=== Begin Enclosure ===

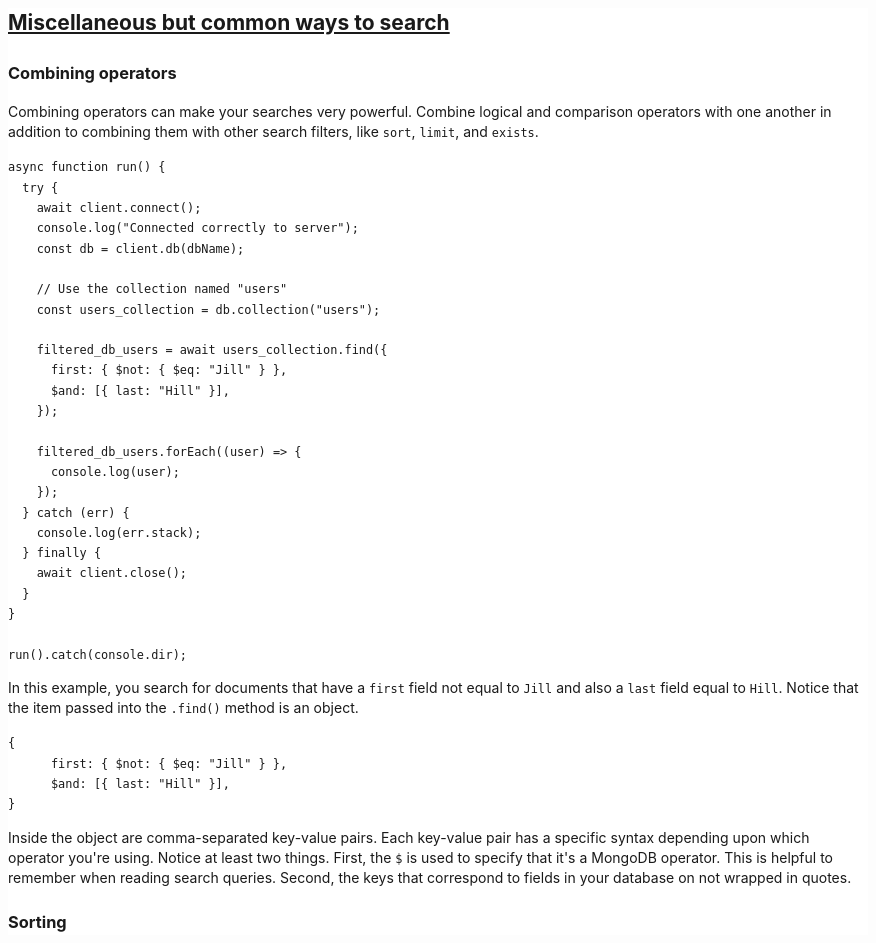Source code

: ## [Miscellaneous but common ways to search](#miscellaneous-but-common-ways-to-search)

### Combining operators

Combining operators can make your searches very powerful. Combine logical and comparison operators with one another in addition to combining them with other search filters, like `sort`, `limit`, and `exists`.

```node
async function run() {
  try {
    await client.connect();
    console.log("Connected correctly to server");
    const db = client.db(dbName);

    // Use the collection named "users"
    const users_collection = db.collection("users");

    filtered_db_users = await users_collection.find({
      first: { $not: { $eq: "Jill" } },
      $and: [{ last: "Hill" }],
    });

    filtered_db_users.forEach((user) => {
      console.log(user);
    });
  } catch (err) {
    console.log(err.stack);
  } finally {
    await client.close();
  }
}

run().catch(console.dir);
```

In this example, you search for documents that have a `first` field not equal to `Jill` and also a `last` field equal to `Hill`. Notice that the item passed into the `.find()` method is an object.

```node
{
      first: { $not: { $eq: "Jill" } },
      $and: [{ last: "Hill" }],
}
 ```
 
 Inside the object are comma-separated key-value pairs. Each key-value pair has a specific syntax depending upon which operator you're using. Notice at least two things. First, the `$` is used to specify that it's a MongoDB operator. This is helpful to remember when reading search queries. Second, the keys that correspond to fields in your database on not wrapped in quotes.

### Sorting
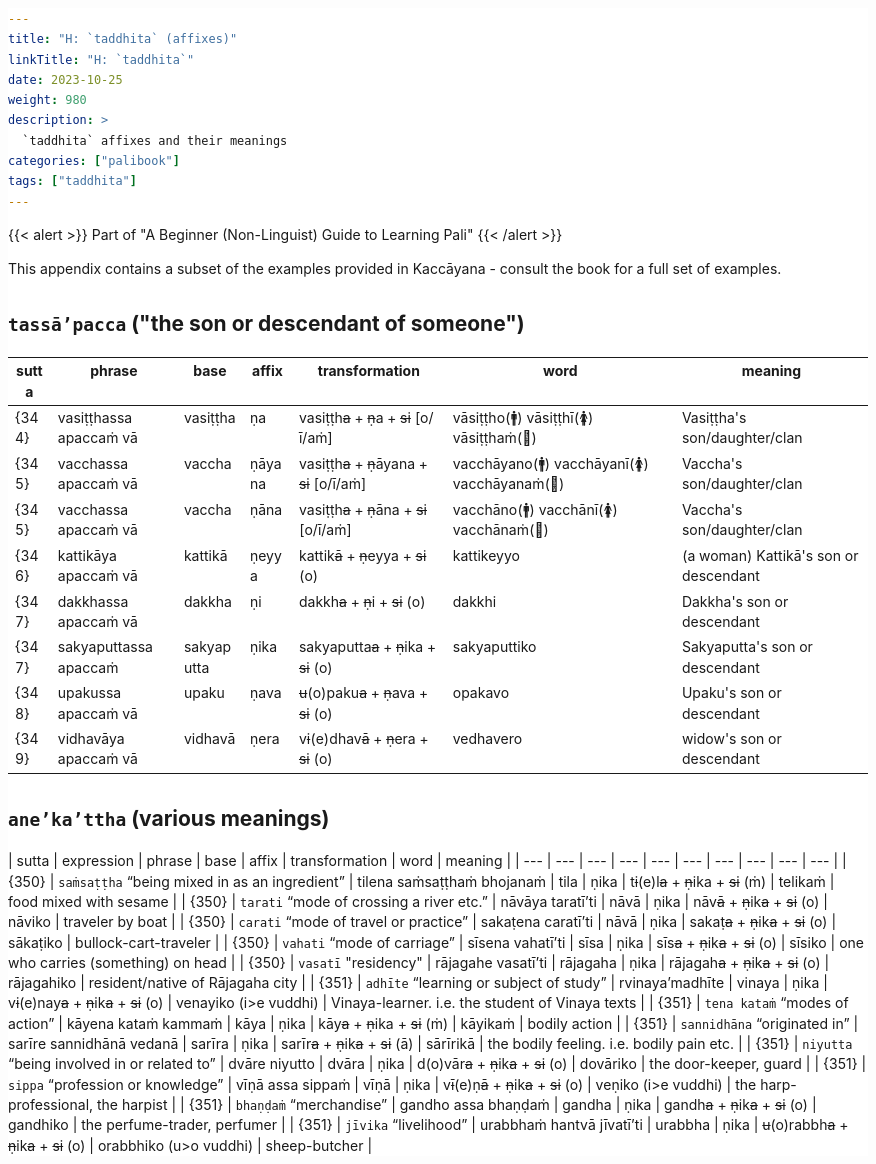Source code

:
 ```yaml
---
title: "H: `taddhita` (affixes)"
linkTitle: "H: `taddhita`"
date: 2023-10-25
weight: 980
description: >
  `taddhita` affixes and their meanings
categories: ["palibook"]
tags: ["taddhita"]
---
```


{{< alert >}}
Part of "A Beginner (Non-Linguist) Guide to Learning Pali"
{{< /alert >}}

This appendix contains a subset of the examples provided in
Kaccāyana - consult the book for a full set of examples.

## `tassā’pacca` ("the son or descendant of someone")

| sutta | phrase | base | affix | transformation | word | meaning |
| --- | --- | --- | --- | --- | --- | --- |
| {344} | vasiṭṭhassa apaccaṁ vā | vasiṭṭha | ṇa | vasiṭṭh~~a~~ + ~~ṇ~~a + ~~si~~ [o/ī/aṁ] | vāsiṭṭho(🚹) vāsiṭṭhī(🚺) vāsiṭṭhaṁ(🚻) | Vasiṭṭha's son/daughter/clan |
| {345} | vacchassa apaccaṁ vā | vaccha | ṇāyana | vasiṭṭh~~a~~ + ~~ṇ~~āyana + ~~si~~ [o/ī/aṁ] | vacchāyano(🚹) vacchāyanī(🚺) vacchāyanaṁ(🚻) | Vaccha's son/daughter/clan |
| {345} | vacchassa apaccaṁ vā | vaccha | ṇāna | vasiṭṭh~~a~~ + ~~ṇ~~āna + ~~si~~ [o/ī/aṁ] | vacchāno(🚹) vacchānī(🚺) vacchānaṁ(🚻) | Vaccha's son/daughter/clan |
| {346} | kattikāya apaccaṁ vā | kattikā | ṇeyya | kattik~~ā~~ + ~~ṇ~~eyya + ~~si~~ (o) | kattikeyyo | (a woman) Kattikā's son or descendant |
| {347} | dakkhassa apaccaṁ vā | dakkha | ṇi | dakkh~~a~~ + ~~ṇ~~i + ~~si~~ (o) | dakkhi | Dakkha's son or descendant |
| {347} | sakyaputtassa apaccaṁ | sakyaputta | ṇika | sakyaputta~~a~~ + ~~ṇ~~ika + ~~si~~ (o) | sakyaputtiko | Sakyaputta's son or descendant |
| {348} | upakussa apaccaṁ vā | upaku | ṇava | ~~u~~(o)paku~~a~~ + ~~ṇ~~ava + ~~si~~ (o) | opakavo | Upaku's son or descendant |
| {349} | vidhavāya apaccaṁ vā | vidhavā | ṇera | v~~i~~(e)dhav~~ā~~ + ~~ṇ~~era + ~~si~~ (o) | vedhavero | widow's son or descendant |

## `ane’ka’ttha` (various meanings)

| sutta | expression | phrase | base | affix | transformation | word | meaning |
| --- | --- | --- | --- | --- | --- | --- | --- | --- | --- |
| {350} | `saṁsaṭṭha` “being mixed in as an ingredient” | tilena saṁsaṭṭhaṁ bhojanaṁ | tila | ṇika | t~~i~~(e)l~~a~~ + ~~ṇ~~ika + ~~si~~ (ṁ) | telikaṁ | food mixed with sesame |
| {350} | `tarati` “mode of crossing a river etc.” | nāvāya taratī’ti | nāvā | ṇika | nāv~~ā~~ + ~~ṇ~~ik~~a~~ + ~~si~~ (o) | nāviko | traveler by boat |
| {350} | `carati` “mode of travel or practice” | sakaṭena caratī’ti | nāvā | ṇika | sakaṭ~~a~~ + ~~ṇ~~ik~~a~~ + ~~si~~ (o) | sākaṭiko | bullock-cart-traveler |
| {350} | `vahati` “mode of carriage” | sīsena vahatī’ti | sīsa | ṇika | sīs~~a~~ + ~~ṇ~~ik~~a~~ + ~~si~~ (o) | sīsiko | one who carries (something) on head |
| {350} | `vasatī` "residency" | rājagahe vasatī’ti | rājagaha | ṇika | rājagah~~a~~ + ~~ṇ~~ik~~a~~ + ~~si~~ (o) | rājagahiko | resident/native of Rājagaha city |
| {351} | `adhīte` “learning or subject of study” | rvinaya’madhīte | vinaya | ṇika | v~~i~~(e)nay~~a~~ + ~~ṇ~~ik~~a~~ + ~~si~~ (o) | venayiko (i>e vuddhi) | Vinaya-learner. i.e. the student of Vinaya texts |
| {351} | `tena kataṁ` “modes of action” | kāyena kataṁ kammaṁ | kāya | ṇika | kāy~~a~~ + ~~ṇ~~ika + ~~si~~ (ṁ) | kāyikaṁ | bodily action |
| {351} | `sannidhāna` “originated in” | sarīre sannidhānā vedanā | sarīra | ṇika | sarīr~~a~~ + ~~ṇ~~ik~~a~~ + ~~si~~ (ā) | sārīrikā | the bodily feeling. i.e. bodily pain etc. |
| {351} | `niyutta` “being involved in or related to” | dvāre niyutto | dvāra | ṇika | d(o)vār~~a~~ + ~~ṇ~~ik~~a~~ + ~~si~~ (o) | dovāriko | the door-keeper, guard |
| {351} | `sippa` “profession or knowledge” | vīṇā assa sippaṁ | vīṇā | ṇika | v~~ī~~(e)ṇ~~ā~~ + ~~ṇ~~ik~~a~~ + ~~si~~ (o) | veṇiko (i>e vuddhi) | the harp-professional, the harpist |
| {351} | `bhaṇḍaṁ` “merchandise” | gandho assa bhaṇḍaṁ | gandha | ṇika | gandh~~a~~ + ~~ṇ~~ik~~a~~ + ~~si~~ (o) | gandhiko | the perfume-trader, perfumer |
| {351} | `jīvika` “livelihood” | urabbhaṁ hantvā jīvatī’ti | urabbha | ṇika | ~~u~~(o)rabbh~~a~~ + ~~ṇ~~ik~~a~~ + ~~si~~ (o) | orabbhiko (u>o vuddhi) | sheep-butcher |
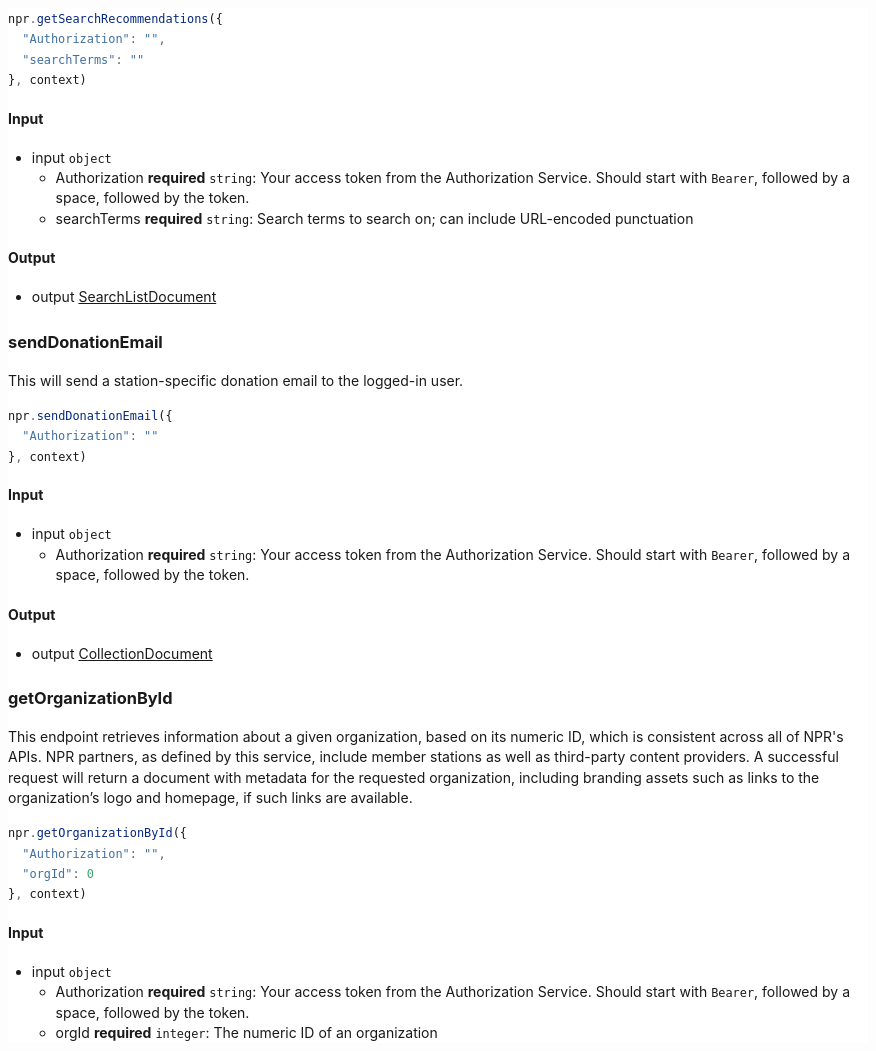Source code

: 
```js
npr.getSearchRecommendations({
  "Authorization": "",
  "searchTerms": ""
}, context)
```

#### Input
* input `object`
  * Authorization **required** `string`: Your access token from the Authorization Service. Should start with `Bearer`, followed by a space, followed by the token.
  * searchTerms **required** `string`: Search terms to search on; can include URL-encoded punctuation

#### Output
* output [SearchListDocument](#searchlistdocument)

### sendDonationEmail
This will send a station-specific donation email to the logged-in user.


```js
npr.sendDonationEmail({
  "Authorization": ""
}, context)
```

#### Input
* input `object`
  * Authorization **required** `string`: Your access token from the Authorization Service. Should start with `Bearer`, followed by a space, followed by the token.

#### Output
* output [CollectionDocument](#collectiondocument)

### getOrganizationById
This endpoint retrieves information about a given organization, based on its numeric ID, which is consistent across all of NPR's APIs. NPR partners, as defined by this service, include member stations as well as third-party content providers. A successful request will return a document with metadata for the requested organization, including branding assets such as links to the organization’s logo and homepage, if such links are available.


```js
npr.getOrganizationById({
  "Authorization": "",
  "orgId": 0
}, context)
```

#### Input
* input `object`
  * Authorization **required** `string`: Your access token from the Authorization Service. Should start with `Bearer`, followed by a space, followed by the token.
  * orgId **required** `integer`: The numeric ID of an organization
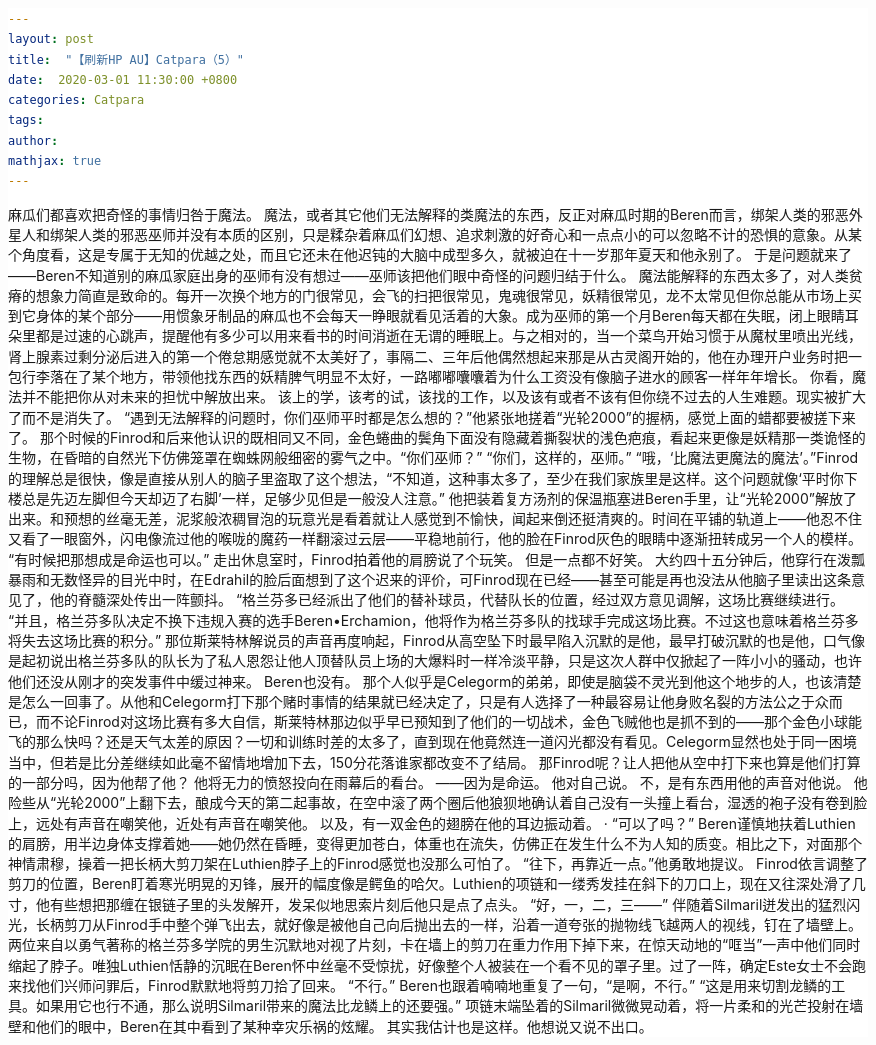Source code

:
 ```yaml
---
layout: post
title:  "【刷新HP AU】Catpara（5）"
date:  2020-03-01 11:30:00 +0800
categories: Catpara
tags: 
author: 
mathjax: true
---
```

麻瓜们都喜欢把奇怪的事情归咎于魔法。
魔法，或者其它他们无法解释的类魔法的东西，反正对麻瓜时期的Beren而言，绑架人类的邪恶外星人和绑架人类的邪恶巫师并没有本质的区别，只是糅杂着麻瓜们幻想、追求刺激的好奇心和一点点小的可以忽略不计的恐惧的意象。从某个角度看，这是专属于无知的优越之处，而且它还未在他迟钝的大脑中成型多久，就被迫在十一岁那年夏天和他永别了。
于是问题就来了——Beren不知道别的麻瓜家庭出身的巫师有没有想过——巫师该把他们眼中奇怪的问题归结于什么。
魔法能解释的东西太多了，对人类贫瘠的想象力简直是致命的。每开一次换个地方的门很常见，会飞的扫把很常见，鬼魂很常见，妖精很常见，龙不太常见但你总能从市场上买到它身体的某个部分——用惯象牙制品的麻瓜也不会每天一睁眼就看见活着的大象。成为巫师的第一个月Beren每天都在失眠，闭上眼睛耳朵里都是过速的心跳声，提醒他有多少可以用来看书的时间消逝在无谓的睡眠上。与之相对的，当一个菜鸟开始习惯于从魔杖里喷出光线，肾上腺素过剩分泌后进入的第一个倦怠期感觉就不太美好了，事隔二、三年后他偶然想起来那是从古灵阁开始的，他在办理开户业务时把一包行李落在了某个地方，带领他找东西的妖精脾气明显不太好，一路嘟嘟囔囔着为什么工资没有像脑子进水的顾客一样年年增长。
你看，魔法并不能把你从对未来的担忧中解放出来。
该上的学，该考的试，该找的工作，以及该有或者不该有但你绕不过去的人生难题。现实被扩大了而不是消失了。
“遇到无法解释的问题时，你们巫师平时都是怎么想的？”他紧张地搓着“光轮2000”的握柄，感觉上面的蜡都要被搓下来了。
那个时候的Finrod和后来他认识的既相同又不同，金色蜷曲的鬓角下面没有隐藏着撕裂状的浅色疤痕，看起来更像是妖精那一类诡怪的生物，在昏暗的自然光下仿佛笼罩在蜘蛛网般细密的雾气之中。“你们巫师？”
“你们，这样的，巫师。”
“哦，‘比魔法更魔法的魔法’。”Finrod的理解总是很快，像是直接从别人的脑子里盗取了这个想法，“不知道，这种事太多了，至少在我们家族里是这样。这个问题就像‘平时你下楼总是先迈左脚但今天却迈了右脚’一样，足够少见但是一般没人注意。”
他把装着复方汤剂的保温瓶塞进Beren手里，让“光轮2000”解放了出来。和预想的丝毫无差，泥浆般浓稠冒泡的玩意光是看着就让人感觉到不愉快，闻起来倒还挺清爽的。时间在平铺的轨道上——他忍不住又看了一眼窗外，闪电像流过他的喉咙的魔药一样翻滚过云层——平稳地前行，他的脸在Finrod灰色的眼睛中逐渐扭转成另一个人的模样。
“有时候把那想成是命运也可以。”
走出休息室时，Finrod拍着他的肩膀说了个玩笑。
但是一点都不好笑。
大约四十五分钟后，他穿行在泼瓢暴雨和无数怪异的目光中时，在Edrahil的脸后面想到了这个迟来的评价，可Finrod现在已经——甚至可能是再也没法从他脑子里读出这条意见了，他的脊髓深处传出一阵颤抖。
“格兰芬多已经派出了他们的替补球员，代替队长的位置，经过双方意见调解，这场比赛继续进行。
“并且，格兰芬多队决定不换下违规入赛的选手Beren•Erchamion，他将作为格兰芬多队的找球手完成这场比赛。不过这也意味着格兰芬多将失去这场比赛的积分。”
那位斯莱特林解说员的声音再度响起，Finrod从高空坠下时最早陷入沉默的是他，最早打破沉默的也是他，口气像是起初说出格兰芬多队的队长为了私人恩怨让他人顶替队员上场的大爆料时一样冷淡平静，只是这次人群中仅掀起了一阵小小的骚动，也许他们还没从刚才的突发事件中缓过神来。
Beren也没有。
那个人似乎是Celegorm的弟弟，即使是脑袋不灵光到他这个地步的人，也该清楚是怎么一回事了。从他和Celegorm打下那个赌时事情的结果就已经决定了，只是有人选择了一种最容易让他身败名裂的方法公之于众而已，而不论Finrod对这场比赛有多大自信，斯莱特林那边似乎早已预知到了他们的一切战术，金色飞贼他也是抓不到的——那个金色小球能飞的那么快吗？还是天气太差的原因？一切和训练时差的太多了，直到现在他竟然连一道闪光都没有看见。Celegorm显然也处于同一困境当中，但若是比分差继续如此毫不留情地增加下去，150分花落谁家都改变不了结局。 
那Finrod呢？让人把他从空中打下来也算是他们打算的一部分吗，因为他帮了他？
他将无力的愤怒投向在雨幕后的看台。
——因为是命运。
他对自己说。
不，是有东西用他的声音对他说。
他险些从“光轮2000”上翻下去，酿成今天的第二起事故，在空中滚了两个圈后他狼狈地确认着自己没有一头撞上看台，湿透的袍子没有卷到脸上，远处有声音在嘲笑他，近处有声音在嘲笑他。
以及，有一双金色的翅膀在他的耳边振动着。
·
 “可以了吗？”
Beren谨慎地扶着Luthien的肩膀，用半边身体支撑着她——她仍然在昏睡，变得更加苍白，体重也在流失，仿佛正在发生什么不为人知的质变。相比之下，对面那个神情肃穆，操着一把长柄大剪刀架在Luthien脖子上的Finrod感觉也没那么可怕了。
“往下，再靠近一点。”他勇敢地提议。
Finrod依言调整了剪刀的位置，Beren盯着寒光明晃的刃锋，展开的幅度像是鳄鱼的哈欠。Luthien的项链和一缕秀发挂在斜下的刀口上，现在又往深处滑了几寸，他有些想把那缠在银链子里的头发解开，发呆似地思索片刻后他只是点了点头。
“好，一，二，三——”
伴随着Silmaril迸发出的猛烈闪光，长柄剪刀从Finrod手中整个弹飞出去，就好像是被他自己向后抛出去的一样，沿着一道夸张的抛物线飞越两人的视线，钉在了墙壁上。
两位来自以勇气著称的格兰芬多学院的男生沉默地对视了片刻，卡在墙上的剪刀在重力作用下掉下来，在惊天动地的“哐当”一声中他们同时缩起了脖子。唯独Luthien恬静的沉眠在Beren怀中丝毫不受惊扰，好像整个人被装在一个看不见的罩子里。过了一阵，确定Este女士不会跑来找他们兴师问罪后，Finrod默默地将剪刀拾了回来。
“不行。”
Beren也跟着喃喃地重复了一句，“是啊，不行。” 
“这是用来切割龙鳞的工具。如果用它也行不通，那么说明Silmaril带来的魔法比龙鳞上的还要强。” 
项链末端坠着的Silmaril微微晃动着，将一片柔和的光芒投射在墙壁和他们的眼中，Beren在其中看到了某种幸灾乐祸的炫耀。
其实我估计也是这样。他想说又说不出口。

=== End Enclosure ===

**Work to complete:** Determine the number of lines in the records that include the string "categories", and respond with that number only.

**Output below:** 2